= Edd Cartier =

American illustrator (1914–2008)

Pulp magazine cover illustration by Edd Cartier

Edward Daniel Cartier (August 1, 1914 – December 25, 2008), known professionally as Edd Cartier, was an American pulp magazine illustrator who specialized in science fiction and fantasy art.

Born in North Bergen, New Jersey, Cartier studied at Pratt Institute. He was taught by Harold Winfield Scott ("H.W. Scott"), also an illustrator for The Avenger, who Cartier credits as a mentor. While a student he began illustrating for The Shadow, eventually creating more than 800 drawings for the pulp. Following his 1936 graduation from Pratt, he and fellow graduate Earl Mayan opened an art studio on the Upper West Side. Cartier's first science fiction cover art was for the December 1939 issue of Unknown. The original oil painting later sold in 1998 for $35,000.

His artwork was published in Street and Smith publications and the John W. Campbell, Jr.-edited magazines Astounding Science Fiction, Doc Savage Magazine and Unknown. He provided more than 300 illustrations for Astounding and over 200 for Unknown. His work later appeared in other magazines, including Planet Stories, Fantastic Adventures and other pulps.

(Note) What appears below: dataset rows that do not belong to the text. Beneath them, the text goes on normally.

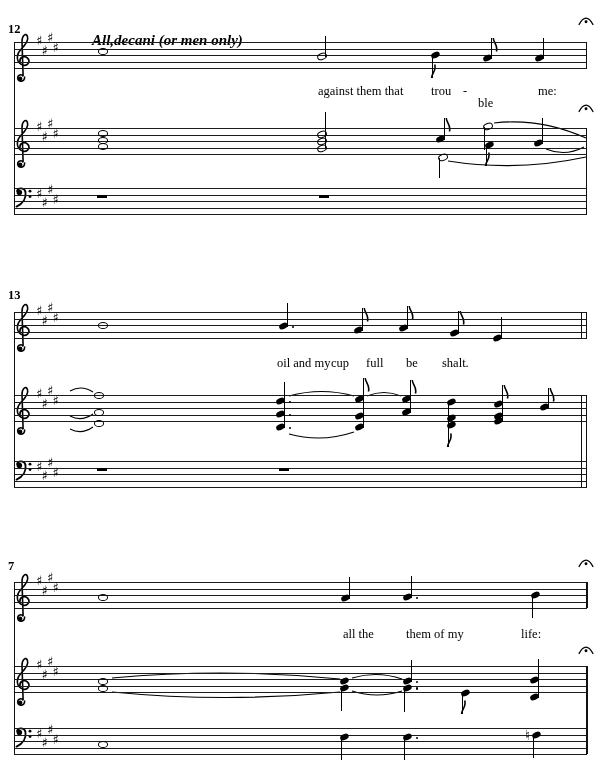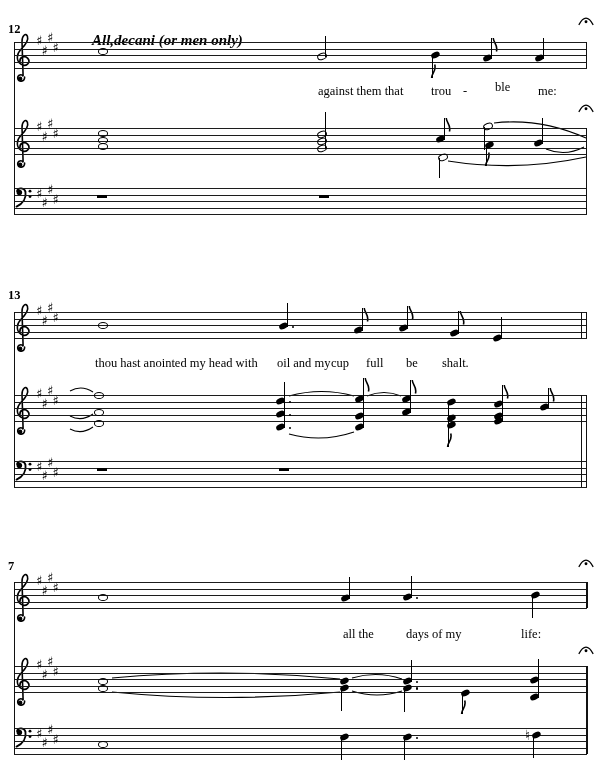--- a/index.html
+++ b/index.html
@@ -152,7 +152,7 @@
     <div class="lyric" style="left: 318px; top: 84px;">against them that</div>
     <div class="lyric" style="left: 431px; top: 84px;">trou</div>
     <div class="lyric" style="left: 463px; top: 84px;">-</div>
-    <div class="lyric" style="left: 478px; top: 80px; margin-left: 17px;">ble</div>
+    <div class="lyric" style="left: 478px; top: 96px;">ble</div>
     <div class="lyric" style="left: 538px; top: 84px; text-align: center;">me:</div>
     <div class="mnum" style="left: 8px; top: 288px;">13</div>
     <div class="sline" style="left: 14px; width: 573px; top: 312px;"></div>

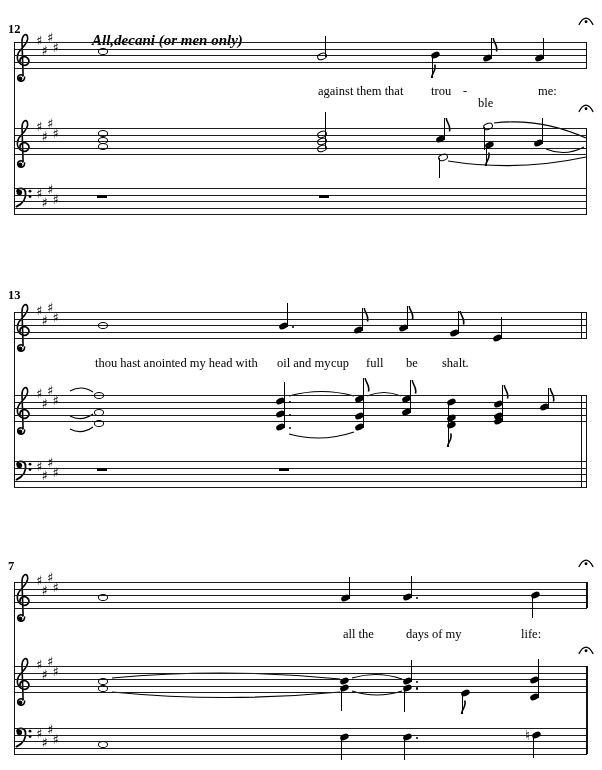--- a/index.html
+++ b/index.html
@@ -228,7 +228,6 @@
     <div class="barline" style="left: 586px; top: 312px; height: 26px; width: 1.3px;"></div>
     <div class="barline" style="left: 581px; top: 395px; height: 92px; width: 1.3px;"></div>
     <div class="barline" style="left: 586px; top: 395px; height: 92px; width: 1.3px;"></div>
-    <div class="lyric" style="left: 95px; top: 356px;">thou hast anointed my head with</div>
     <div class="lyric" style="left: 277px; top: 356px;">oil and my</div>
     <div class="lyric" style="left: 331px; top: 356px;">cup</div>
     <div class="lyric" style="left: 366px; top: 356px;">full</div>

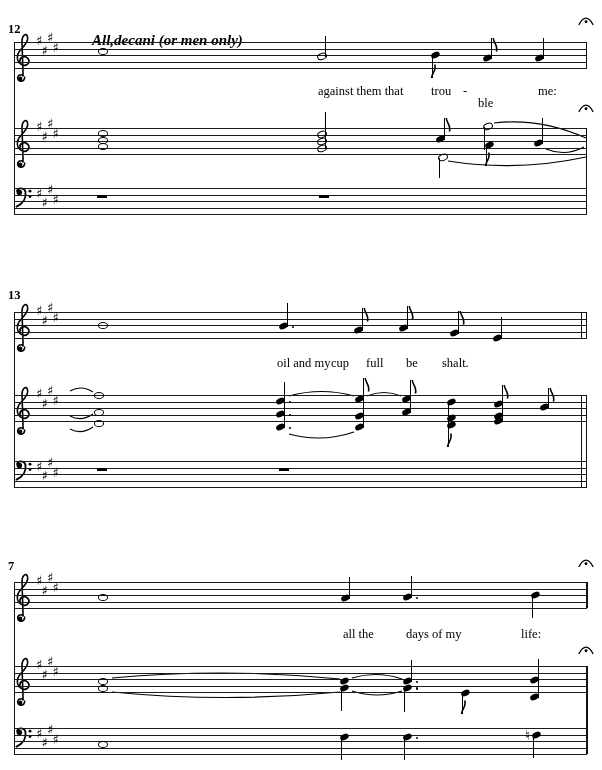--- a/index.html
+++ b/index.html
@@ -298,7 +298,7 @@
     <div class="barline" style="left: 586px; top: 582px; height: 26px; width: 1.8px;"></div>
     <div class="barline" style="left: 586px; top: 666px; height: 88px; width: 1.8px;"></div>
     <div class="lyric" style="left: 343px; top: 627px;">all the</div>
-    <div class="lyric" style="left: 406px; top: 627px;">days of my</div>
+    <div class="lyric" style="left: 406px; top: 627px;">them of my</div>
     <div class="lyric" style="left: 521px; top: 627px;">life:</div>
   </div>
 

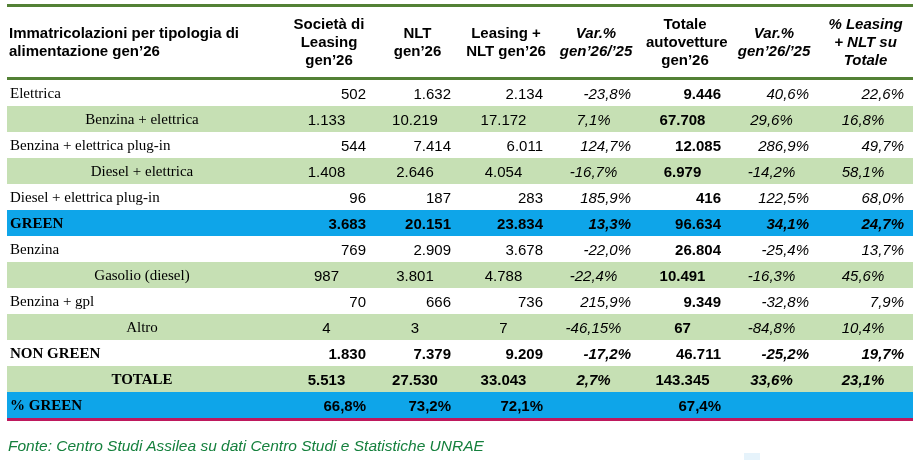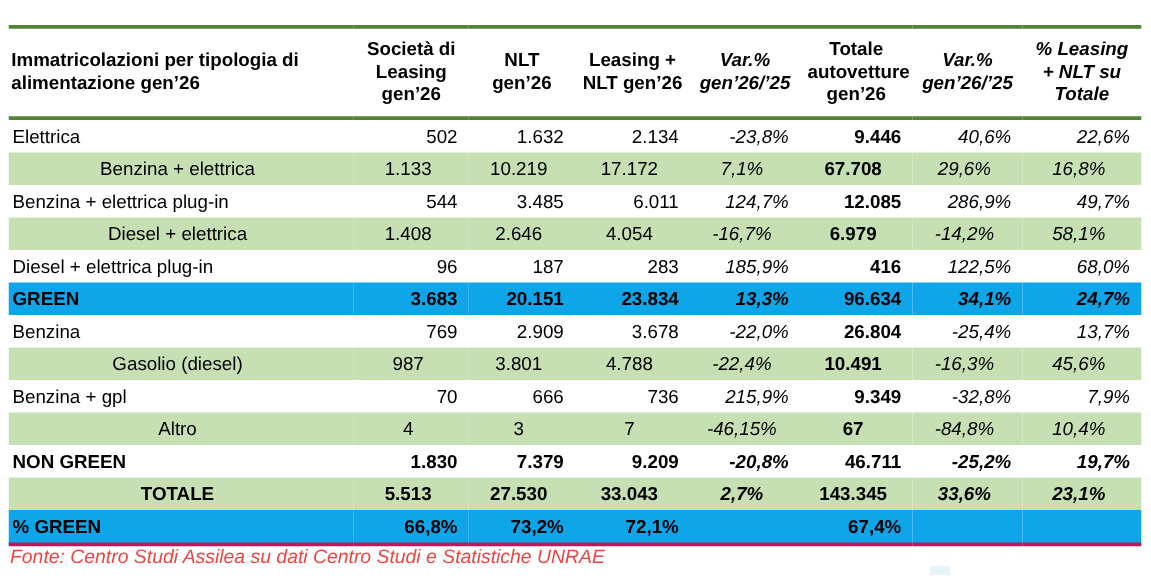--- a/index.html
+++ b/index.html
@@ -11,7 +11,7 @@
     position: relative;
     overflow: hidden;
   }
-  .table-wrap { position: absolute; top: 20px; left: 7px; }
+  .table-wrap { position: absolute; top: 4px; left: 7px; }
   table {
     border-collapse: collapse;
     width: 906px;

When drawing for The Shadow, Cartier employed dramatic thick swaths of black using the blank spaces as shafts of light. His illustrations evoked the world of the night-time vigilante. He used a different style when illustrating science fiction, employing action and crowded panels. He also injected humor into his drawings. Writers of the Future credited Cartier with a style of "not just very expressive people, but expressive creatures like fairies, gnomes, and gods". His art accompanied the writings of science fiction icons such as Isaac Asimov, Robert A. Heinlein, and Theodore Sturgeon.

==WWII==
Cartier served in World War II as an infantryman and heavy machine gunner in France and Germany. He was severely wounded in the Battle of the Bulge. He earned a Purple Heart and Bronze Star for his service. Cartier became an active member in the Veterans of Foreign Wars and served as captain of the Color Guard.

After returning to the United States he again attended Pratt Institute. He used the G.I. Bill to continue his education. Cartier received a Bachelor of Fine Arts degree in 1953. In the post-war years, he continued providing illustrations for Astounding. He became the premier artist for Gnome Press and Fantasy Press.

As comic books emerged, the pulp industry began to decline. This led Cartier into employment as a draftsman for an engineering firm during the 1950s. He worked more than 25 years as an art director with Mosstype, a Waldwick, New Jersey, manufacturer specializing in printing machinery.

==Awards and reprints==
Cartier was selected as one of the inaugural judges for the Writers and Illustrators of the Future in 1985. He remained a judge until his death in 2008. He received the Ron Hubbard’s Writers of the Future (Special Golden Age) Award in 1989.
In 1990 he received the First Fandom Hall of Fame Award.
He was awarded the 1992 World Fantasy Lifetime Achievement Award. Cartier was nominated for Retro Hugo Awards for artwork published in 1943, 1946, and 1951.

Edd Cartier: The Known and the Unknown is a 2000-copy limited edition hardcover published by Gerry de la Ree in 1977. Cartier's illustrations of L. Ron Hubbard's fiction were reprinted in Master Storyteller: An Illustrated Tour of the Fiction of L. Ron Hubbard by William J. Widder (Galaxy Press, 2003.).

==Personal life==
Cartier was married in 1943 to Georgina.

Cartier suffered from Parkinson's disease later in life. He died at age 94 on December 25, 2008, at his home in Ramsey, New Jersey. He is interred at George Washington Memorial Park in Paramus, New Jersey.